I’m not immune.Posted: December 22, 2010
It’s awesome being a feminist. You learn how to kick ass to a higher standard than before. You begin to realise that the reason you feel so inadequate half the time has nothing to do with you and everything to do with patriarchy (or something like that). It justifies your anger about inequality and you realise that you are not the only one feeling annoyed about the pay gap, or sexual double standards (etc.).
But it’s also hard. Being aware of that pressure does not mean that you are immune to it. You are under just as much pressure to look and behave a certain way. And once you are aware of all of the connotations of conforming to those pressures it causes so much inner confliction. Or at least, it does for this feminist. But that may be my large guilt complex. I blame the patriarchy.
Sometimes it feels like the easier option is to conform. Many more educated and erudite persons than myself have written on conformity and its problems, and so I will not pretend to be an expert. To all extents and purposes I don’t look like a non-conformer, and perhaps I am not truly one. Questioning the social structures that surround us is non-conformist to a point but I don’t always practice what I preach. Like I said, it is easier to just do what everybody else does. It sometimes gets tiring being that ranty girl at parties whose disapproval of rape jokes rains on everyone’s parades (although rightfully so!). And yes, I think it is important to talk to people about feminist issues and make them question their own opinions and perceptions, but to be the person that always takes the feminist line marks you out very clearly as ‘that girl’. And sometimes I just want to be ‘a girl’ (patronising connotations of the word ‘girl’ notwithstanding, it is my moniker of choice – I do not feel qualified to be a woman and I certainly am not a lady).
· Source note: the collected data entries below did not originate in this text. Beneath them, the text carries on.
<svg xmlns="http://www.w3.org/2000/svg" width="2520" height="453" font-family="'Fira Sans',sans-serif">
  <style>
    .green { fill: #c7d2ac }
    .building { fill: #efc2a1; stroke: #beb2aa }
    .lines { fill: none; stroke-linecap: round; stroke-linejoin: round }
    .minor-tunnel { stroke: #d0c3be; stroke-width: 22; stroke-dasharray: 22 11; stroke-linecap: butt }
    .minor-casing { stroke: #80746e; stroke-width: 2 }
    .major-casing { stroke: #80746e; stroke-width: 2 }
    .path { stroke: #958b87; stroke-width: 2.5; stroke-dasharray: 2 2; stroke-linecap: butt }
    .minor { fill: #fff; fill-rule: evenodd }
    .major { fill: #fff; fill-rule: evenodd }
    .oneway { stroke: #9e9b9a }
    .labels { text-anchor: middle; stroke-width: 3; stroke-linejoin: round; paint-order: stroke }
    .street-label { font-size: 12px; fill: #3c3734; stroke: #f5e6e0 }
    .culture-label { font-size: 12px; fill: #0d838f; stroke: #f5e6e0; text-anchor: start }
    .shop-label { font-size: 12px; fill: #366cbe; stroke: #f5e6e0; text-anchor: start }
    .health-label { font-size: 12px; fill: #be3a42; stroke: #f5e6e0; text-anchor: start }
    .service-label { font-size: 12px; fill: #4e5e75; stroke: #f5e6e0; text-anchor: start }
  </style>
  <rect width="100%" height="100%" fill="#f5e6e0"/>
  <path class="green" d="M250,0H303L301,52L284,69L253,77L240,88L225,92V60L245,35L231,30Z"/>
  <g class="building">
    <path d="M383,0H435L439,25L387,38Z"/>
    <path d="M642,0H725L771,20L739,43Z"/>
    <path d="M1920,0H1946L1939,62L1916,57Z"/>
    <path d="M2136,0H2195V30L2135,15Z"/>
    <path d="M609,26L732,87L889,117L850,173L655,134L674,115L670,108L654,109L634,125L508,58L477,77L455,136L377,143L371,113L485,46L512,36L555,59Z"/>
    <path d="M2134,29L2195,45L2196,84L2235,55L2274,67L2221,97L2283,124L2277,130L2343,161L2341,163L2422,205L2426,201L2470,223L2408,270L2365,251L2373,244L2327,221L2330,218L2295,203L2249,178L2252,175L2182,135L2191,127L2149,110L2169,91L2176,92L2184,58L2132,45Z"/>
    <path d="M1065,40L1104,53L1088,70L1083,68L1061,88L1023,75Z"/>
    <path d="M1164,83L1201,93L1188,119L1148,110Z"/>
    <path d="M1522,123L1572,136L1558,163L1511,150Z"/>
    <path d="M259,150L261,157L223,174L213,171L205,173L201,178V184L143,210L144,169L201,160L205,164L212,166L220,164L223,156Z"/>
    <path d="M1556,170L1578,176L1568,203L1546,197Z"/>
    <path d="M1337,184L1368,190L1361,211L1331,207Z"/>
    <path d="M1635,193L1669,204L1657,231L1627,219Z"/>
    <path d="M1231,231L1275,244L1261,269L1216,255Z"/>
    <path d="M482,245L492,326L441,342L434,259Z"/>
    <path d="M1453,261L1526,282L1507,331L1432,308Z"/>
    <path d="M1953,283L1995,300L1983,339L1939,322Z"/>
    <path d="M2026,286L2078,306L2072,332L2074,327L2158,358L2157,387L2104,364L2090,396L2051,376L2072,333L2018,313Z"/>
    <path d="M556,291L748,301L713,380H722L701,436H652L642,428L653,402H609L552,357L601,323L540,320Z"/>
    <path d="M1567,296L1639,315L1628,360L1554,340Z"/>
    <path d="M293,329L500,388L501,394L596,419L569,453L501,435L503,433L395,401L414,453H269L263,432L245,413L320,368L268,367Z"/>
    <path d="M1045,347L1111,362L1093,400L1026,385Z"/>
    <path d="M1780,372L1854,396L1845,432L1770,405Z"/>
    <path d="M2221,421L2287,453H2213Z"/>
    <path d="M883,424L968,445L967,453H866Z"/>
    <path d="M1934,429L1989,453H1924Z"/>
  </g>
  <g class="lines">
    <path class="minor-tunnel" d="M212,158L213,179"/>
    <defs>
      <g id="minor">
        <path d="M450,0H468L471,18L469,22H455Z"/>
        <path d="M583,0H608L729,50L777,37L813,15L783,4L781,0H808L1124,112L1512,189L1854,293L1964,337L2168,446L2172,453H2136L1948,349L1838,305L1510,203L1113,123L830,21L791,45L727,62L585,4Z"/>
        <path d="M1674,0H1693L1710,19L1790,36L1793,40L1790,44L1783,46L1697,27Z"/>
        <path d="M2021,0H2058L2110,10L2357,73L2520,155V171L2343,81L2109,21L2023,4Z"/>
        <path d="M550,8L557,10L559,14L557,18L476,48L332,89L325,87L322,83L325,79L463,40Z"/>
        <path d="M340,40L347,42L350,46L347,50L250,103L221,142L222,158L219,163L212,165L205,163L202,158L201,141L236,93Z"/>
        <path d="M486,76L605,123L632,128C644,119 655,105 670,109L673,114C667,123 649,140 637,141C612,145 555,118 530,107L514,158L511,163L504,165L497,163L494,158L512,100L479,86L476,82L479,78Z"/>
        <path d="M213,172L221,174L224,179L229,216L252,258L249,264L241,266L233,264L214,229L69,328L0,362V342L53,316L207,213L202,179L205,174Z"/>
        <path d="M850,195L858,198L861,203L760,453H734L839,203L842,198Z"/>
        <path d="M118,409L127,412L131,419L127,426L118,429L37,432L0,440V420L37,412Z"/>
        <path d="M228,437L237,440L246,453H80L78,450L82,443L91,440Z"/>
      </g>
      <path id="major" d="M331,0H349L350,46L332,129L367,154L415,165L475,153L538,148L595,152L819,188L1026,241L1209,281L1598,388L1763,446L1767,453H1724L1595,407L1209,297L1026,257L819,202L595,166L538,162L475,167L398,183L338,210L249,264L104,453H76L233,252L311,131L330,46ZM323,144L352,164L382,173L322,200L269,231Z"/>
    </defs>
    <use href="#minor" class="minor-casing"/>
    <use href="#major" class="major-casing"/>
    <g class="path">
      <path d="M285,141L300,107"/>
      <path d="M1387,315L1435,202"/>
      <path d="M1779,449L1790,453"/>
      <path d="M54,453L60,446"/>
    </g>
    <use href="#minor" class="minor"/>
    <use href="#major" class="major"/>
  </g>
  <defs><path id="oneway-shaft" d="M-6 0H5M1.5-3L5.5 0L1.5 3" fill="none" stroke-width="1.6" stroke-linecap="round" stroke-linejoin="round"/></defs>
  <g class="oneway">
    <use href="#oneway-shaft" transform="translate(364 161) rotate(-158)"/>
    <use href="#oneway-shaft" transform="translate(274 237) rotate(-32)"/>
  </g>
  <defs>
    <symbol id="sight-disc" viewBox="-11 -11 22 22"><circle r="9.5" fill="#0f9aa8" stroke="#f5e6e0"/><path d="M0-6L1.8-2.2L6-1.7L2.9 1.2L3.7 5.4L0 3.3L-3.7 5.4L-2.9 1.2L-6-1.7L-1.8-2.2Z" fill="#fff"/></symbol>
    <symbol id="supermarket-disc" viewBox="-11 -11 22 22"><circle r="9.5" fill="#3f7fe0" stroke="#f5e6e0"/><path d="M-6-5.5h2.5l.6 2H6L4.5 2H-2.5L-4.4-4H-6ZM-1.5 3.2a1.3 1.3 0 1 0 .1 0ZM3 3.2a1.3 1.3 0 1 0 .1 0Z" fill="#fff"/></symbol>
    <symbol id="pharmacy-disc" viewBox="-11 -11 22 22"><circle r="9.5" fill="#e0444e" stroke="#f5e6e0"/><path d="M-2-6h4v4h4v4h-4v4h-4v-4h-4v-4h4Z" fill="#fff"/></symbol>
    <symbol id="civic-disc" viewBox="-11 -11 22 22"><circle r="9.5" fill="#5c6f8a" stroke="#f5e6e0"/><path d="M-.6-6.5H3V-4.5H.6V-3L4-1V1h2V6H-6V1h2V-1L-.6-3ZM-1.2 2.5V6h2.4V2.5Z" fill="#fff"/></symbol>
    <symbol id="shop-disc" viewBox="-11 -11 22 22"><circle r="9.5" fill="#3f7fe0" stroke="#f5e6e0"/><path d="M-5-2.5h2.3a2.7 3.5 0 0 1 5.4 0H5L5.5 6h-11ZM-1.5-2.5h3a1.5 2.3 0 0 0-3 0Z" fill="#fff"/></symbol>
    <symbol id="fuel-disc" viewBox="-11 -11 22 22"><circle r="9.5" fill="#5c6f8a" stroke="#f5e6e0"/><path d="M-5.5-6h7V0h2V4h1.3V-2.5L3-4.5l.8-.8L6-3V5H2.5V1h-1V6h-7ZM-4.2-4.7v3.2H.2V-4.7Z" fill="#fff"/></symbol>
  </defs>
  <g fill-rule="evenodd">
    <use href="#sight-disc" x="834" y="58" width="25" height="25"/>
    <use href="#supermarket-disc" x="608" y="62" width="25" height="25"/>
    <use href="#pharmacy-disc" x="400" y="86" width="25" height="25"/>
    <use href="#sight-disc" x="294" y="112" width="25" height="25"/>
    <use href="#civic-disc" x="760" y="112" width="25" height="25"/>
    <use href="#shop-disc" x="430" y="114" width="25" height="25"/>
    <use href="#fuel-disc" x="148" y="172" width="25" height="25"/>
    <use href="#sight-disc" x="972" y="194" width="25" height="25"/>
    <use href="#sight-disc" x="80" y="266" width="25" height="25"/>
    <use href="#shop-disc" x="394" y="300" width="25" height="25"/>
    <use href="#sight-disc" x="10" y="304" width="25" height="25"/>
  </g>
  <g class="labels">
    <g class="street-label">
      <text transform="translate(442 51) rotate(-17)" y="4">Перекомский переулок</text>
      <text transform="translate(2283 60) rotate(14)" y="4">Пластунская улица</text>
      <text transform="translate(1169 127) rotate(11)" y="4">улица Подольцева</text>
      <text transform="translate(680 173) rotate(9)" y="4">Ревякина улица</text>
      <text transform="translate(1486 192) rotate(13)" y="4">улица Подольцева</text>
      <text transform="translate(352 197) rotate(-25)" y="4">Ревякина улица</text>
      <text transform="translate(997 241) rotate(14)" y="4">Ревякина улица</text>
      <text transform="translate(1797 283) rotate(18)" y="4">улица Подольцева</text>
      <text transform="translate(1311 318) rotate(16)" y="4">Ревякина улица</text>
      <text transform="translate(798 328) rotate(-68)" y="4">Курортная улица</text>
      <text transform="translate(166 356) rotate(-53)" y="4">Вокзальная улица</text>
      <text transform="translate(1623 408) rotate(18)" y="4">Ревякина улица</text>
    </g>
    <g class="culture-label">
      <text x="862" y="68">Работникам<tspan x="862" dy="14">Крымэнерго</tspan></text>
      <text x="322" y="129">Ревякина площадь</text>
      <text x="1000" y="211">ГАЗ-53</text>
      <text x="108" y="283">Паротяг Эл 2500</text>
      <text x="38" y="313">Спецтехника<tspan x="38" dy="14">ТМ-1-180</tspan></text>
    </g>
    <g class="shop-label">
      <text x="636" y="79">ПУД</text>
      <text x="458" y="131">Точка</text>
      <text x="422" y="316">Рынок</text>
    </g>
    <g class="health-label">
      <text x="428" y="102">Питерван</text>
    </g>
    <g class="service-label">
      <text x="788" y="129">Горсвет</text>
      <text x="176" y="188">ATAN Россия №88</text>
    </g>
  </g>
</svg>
Even though I am aware of Ariel Levy’s ‘Female Chauvinist Pigs’, I still want to try pole dancing. Even though I am fully aware of ‘The Beauty Myth’ and the potentially harmful effects of make-up I still cannot leave the house without at least foundation and mascara on. Even though I know about pornification and social expectations of women to look like porn stars, I still want to dress as Goldilocks for a NYE party – in a tiny dress and knee high socks. It looks cute on me, okay? And even though I am fully aware of slut-shaming and how it needs to be tackled, I don’t always speak up or voice my experiences or challenge others. Don’t judge me. I fully admit to being a bad feminist sometimes.
To bring this back to the point I was trying to make, just because I am a feminist does not mean I am super-human. I am just super-aware of all of the bad sexist shit that goes down. Which just increases my guilt and inner conflict when I want to do something that makes me fit in. Is it a feminist decision if I am aware of all the issues and choose to do it anyway? If I know my options and make the choice to behave how I am expected? I’m not sure.
Because when a culture values women as objects, it is impossible for me to not sometimes want to be objectified. I still want to be angry about it, I just want it to happen. What woman, what person, wants to be unwanted? To be the odd one out, the one that no one wants to dance with or talk to? And obviously it is a choice that we as feminists must make, what is more important – fighting gender stereotyping and the overbearing expectations of the patriarchy, or being accepted? And most of the time I choose the former, but sometimes I want to fit in. I’m not immune.